Rate Limiting Strategy

from litellm import Router
import asyncio

# Configure rate limits per model
router = Router(
    model_list=model_list,
    redis_host=settings.REDIS_HOST,
    redis_port=settings.REDIS_PORT,
    routing_strategy="usage-based-routing",  # Route based on rate limits
)

# Custom rate limiter
class RateLimiter:
    def __init__(self, requests_per_minute: int = 60):
        self.rpm = requests_per_minute
        self.semaphore = asyncio.Semaphore(requests_per_minute)

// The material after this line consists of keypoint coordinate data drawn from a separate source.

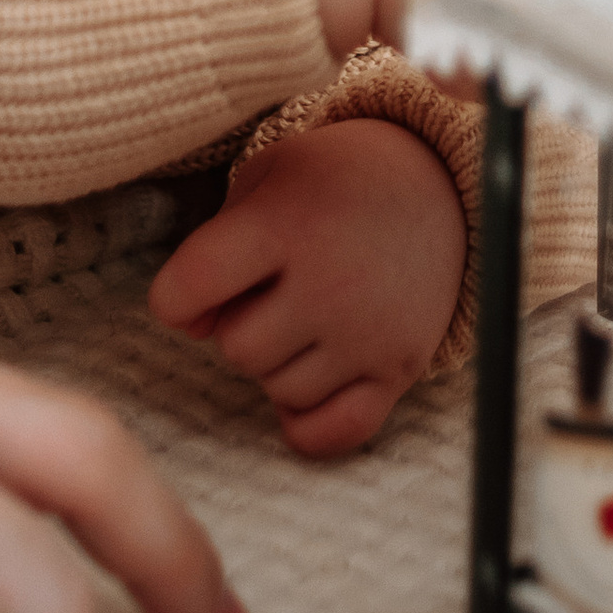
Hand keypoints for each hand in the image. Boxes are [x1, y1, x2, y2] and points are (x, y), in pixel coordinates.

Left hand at [148, 119, 466, 458]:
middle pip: (238, 349)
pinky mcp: (402, 367)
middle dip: (241, 324)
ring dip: (280, 363)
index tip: (193, 290)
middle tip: (273, 290)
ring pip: (282, 392)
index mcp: (287, 223)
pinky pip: (334, 433)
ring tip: (307, 316)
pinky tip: (312, 377)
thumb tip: (196, 331)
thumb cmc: (332, 180)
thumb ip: (214, 249)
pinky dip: (311, 419)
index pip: (190, 286)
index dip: (175, 297)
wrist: (437, 180)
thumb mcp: (265, 179)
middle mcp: (332, 281)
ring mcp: (371, 331)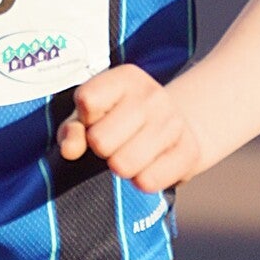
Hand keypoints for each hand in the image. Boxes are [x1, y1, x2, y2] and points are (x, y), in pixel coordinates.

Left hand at [57, 65, 200, 192]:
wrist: (177, 129)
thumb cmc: (121, 122)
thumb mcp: (91, 116)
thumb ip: (72, 130)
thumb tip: (70, 149)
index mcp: (126, 78)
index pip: (87, 100)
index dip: (85, 119)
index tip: (95, 119)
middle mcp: (152, 95)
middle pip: (100, 140)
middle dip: (100, 148)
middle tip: (114, 142)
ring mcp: (174, 122)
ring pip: (122, 165)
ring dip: (120, 167)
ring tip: (130, 154)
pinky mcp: (189, 151)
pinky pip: (148, 181)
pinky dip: (141, 181)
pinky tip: (148, 166)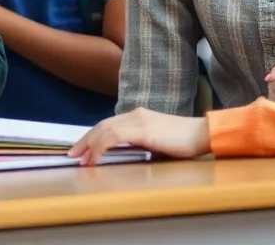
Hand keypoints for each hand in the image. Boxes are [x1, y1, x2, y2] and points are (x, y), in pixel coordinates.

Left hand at [68, 108, 209, 164]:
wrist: (203, 134)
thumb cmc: (184, 141)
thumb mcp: (157, 141)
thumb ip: (141, 143)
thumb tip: (126, 155)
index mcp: (139, 116)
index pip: (108, 124)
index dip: (92, 136)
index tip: (81, 149)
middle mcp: (135, 115)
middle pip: (101, 125)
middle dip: (84, 140)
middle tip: (72, 154)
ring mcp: (139, 121)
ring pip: (104, 130)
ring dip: (89, 146)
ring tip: (79, 160)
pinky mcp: (143, 131)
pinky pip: (113, 137)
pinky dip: (100, 148)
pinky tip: (94, 159)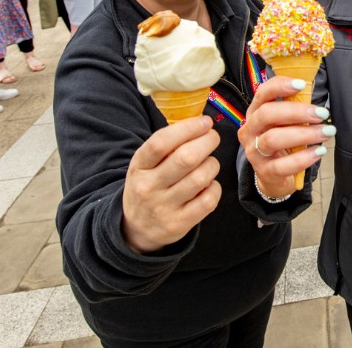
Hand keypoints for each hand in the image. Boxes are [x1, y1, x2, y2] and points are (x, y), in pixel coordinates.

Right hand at [121, 116, 221, 253]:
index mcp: (138, 167)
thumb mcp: (145, 165)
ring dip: (212, 164)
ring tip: (209, 163)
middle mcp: (148, 187)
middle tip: (213, 138)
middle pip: (186, 158)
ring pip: (201, 177)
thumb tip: (201, 123)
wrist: (136, 229)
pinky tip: (208, 184)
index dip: (188, 128)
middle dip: (208, 142)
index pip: (161, 142)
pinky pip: (208, 200)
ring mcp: (164, 207)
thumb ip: (166, 146)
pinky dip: (215, 187)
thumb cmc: (149, 186)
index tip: (205, 122)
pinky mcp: (180, 224)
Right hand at [238, 76, 332, 198]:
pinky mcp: (264, 172)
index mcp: (255, 112)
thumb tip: (313, 89)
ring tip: (326, 132)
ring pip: (273, 139)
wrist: (273, 176)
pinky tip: (319, 152)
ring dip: (304, 134)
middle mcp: (250, 130)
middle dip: (296, 112)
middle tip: (322, 113)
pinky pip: (281, 166)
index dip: (280, 86)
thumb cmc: (283, 141)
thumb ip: (294, 107)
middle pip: (266, 114)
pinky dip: (302, 158)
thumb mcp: (285, 123)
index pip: (262, 93)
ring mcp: (254, 152)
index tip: (302, 84)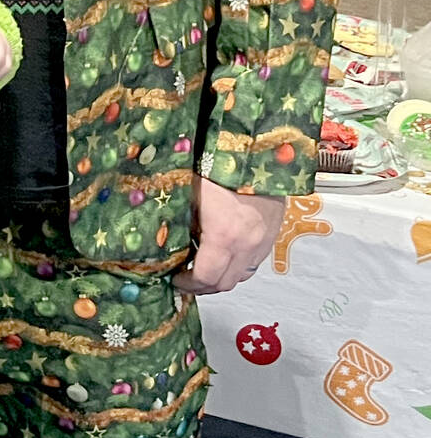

    async def acquire(self):
        await self.semaphore.acquire()
        # Release after 60 seconds
        asyncio.create_task(self._release_after(60))

    async def _release_after(self, seconds: int):
        await asyncio.sleep(seconds)
        self.semaphore.release()

Recommendations

  1. Use LiteLLM as the unified abstraction layer

    • Simplifies multi-provider support
    • Built-in failover and retry
    • Consistent API across providers
  2. Configure model groups by use case

    • high-reasoning: Complex analysis, architecture decisions
    • fast-response: Quick tasks, simple queries
    • cost-optimized: Non-critical, high-volume tasks
  3. Implement automatic failover chain

    • Primary: Claude 3.5 Sonnet
    • Fallback 1: GPT-4 Turbo
    • Fallback 2: Local Llama 3 (if available)
  4. Track all usage and costs

    • Per agent, per project
    • Set budget alerts
    • Generate usage reports
  5. Cache frequently repeated queries

    • Use Redis-backed cache
    • Cache embeddings for RAG
    • Cache deterministic transformations

References

Decision

Adopt LiteLLM as the unified LLM abstraction layer with automatic failover, usage-based routing, and Redis-backed caching.


Spike completed. Findings will inform ADR-004: LLM Provider Integration Architecture.